According to IKV Pax Christi, these institutions – placed in a “Hall of Shame” – have done $24.4bn (€17.7bn) worth of business with the manufacturers. The latter are identified as Alliant Techsystems and Textron of the US; Hanwha and Poongsan of South Korea; China’s Norinco and the China Aerospace Science & Technology (CAST); and Singapore Technologies Engineering.
The business includes $16bn worth of stocks and bonds, $6.1bn in bond underwriting and $2.3bn in loans.
Three years ago, 30 countries, including Germany, signed a UN treaty banning cluster bombs. The US, Singapore, South Korea and China are not among the 30 countries, which is how the manufacture of, and investment in, the controversial munitions can continue in those countries.
Yet according to the study, German insurance group Allianz owned shares and convertible bonds issued by Alliant as well as shares in Poongsan as of August 31. Deutsche Bank, Germany’s largest, also owned shares in Alliant and Hanwha and had provided a loan to Textron.
To determine the shareholdings, Dutch research company Profundo – working with IVX Pax Christi – set a 0.1% threshold for Hanwha, Poongsan and Singapore Technologies and a 1% limit for Alliant and Textron.
Contacted by RI, Allianz spokesman Nick Tewes said that while Allianz’s investment divisions in Europe were not invested in cluster bomb makers, it was likely that they had small shareholdings in Asia or the US.“The reason is that they invest in the main equity indices from those regions and by default have exposure to some of these firms,” Tewes said. “We try to keep the exposure small, but their inclusion in the indices is a fact.” Deutsche Bank, meanwhile, declined to comment – though a ban on cluster bombs is in effect for the European business of its investment unit Deutsche Asset and Wealth Management (DeAWM).
IKV Pax Christi acknowledged the index problem in the study.

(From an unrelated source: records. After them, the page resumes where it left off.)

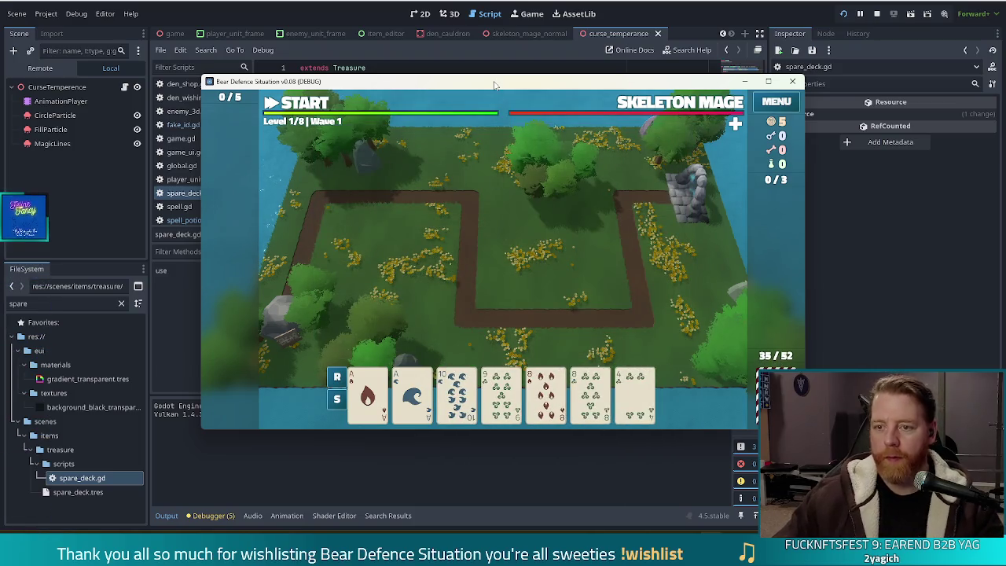
{"action": "left_click_drag", "start_coordinate": [495, 85], "coordinate": [445, 79]}
Step: Add the Spare Deck treasure with the console command add_treasure spare_deck and use it
{"action": "key", "text": "grave"}
{"action": "type", "text": "ad"}
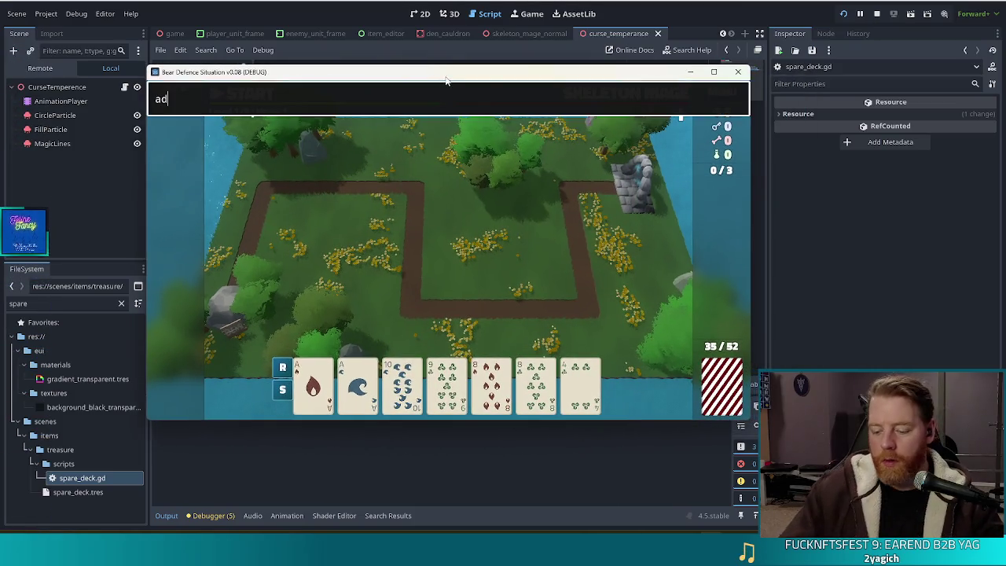
{"action": "type", "text": "d_s"}
{"action": "type", "text": "easu"}
{"action": "type", "text": " spare_dec"}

But it also insisted that asset managers investing in Asian or US indices could exclude cluster bomb makers if they really wanted to. “Although it may well be difficult and cost more time and money, we think that if it is possible, it should be done,” the NGO said, adding: “We invite financial institutions that see no possibility of meeting this criterion to demonstrate why they are unable to do so.”
Owing to the index issue, the study showed that leading passive investors like BlackRock and State Street were among the institutions that had the biggest equity exposure to cluster bomb makers. Both managers held shares in all the companies except CAST and Norinco. Goldman Sachs, meanwhile, had shares in Alliant, Poongsan and Textron as well as providing the latter with a loan and bond underwriting.
On the positive side, IKV Pax Christi noted that since its last study in June 2012, five new financial institutions had entered its “Hall of Fame” by abandoning all business with cluster bomb makers. They are all from the Netherlands, including the insurers A.S.R. and Menzis; asset management giant APG; and pension funds PFZW and SPW. “The examples show that a financial institution can establish a policy to ban every kind of investment in producers of cluster munitions,” said IKV Pax Christi.